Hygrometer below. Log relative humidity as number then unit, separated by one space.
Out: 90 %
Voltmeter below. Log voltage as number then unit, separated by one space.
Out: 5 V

---

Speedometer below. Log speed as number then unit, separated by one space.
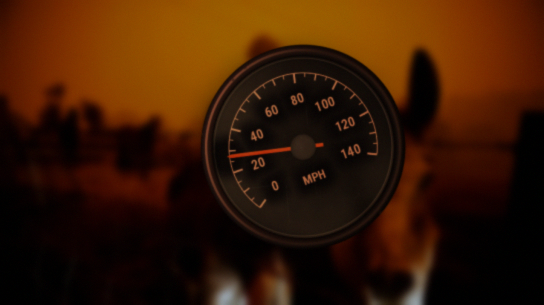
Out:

Problem to solve: From the material, pick out and copy every line that contains the word "then". Case counts.

Solution to this problem:
Hygrometer below. Log relative humidity as number then unit, separated by one space.
Voltmeter below. Log voltage as number then unit, separated by one space.
Speedometer below. Log speed as number then unit, separated by one space.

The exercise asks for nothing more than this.